→ **PROBLEM TO WORK ON**
Your job with the data below: print everything from the line that holds "-81,7 +81,7 @@" down to the line that holds "position:absolute; left:102px; top:50%;", ends included, exactly, and nothing else.

→ **DATA FOR PROCESSING**
▼▼▼
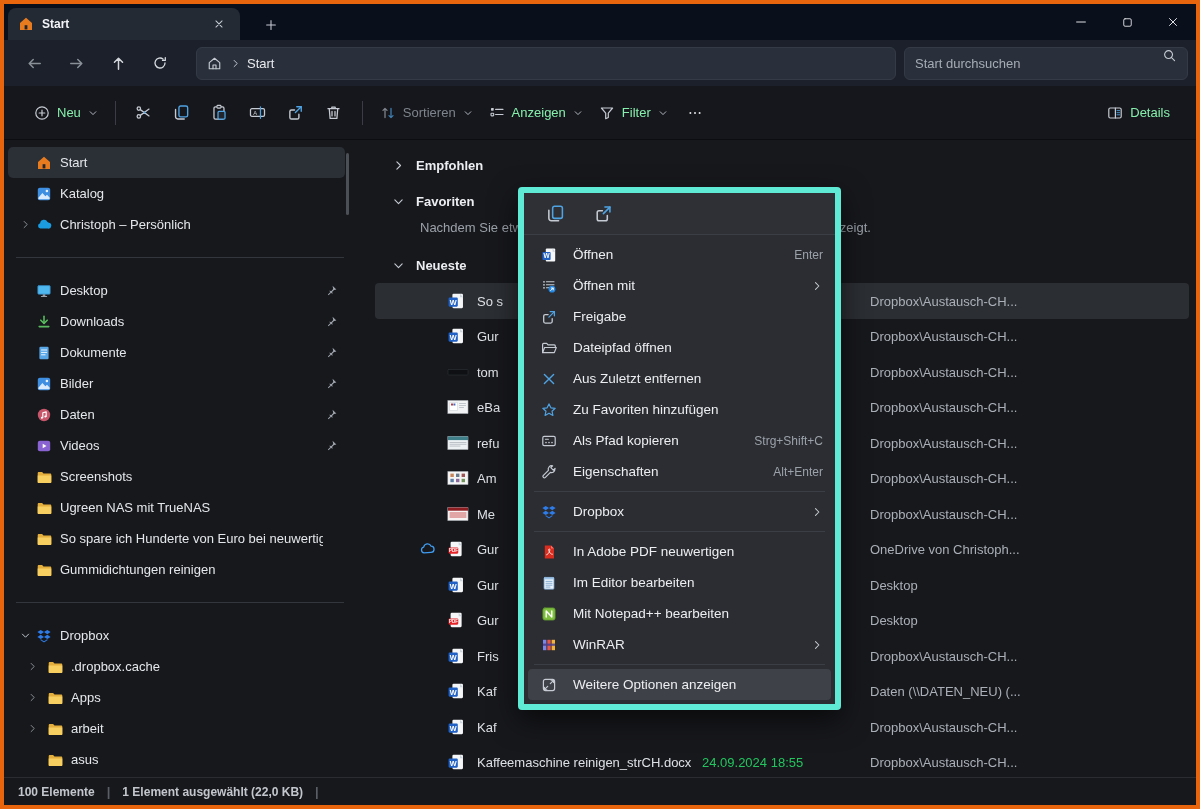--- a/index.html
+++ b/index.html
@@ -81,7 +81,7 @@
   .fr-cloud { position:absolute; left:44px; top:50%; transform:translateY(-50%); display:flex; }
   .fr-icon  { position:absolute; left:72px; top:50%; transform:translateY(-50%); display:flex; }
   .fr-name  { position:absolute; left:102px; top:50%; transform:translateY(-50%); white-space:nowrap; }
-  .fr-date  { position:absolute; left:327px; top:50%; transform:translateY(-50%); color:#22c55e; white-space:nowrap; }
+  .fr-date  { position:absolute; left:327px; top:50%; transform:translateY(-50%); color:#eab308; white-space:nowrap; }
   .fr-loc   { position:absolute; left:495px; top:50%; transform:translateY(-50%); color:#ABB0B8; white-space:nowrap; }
▲▲▲
→ **TASK OUTPUT**
@@ -81,7 +81,7 @@
   .fr-cloud { position:absolute; left:44px; top:50%; transform:translateY(-50%); display:flex; }
   .fr-icon  { position:absolute; left:72px; top:50%; transform:translateY(-50%); display:flex; }
   .fr-name  { position:absolute; left:102px; top:50%; transform:translateY(-50%); white-space:nowrap; }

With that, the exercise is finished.